= Beginning of Section =

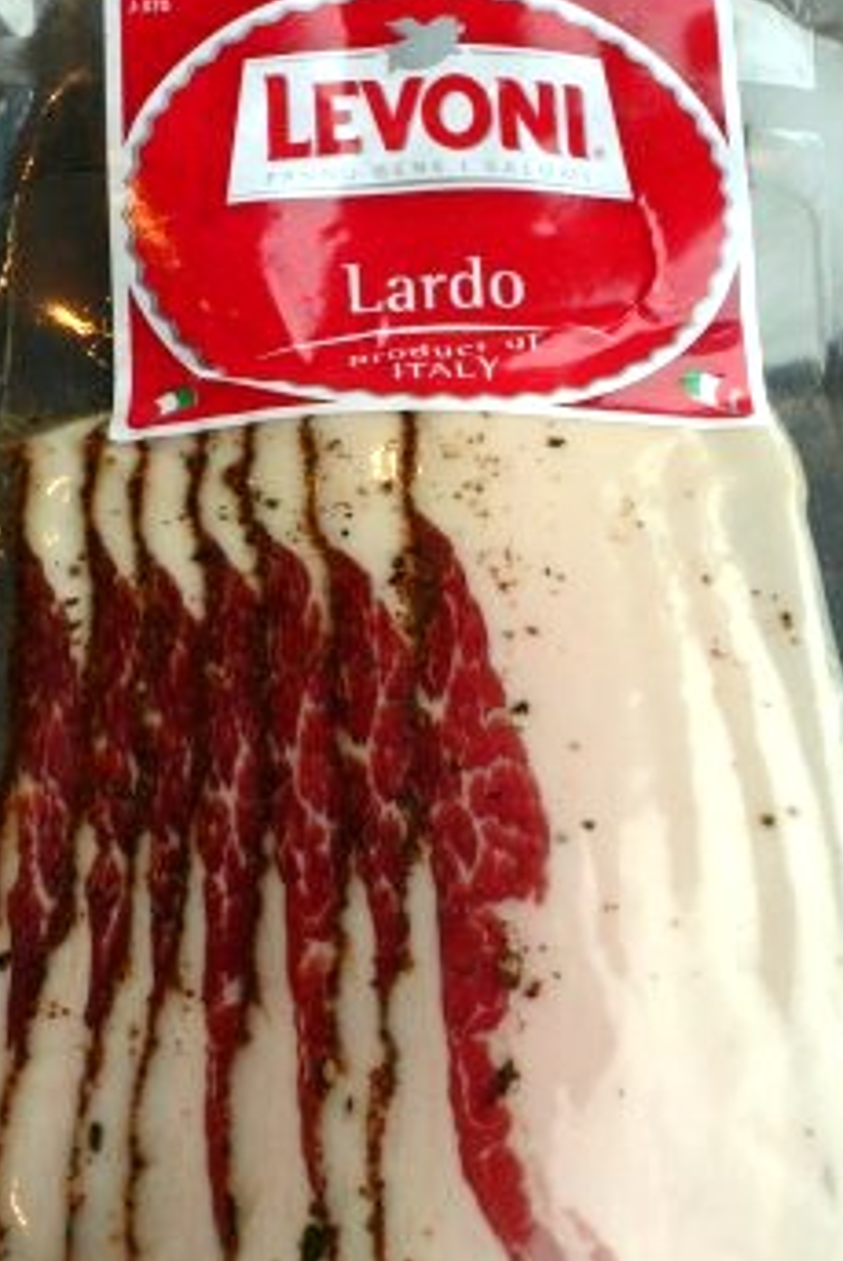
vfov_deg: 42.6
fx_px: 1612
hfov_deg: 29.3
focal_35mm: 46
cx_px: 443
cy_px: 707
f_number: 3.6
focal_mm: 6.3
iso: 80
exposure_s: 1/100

= End of Section =
= Beginning of Section =

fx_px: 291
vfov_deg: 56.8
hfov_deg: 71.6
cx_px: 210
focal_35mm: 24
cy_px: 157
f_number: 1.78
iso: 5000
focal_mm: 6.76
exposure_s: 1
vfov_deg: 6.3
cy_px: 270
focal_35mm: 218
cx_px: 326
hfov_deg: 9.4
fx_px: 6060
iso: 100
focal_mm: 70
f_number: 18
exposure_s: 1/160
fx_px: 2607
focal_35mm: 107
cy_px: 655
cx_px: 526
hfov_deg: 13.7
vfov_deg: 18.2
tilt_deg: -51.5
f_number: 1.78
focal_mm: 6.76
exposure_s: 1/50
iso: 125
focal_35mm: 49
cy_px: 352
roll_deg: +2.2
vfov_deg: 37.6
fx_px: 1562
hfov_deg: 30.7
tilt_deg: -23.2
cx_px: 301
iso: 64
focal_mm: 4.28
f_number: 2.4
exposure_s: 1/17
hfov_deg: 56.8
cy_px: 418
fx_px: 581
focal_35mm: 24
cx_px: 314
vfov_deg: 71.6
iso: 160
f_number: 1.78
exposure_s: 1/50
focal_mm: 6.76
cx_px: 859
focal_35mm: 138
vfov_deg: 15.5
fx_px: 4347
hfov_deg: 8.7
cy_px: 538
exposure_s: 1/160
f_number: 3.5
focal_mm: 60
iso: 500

= End of Section =

(Your instructions):
In the listing above, the lines from the one containing "vfov_deg: 42.6" through the one containing "exposure_s: 1/100" must be set down exactly, with no other lines.

(Output for this task):
vfov_deg: 42.6
fx_px: 1612
hfov_deg: 29.3
focal_35mm: 46
cx_px: 443
cy_px: 707
f_number: 3.6
focal_mm: 6.3
iso: 80
exposure_s: 1/100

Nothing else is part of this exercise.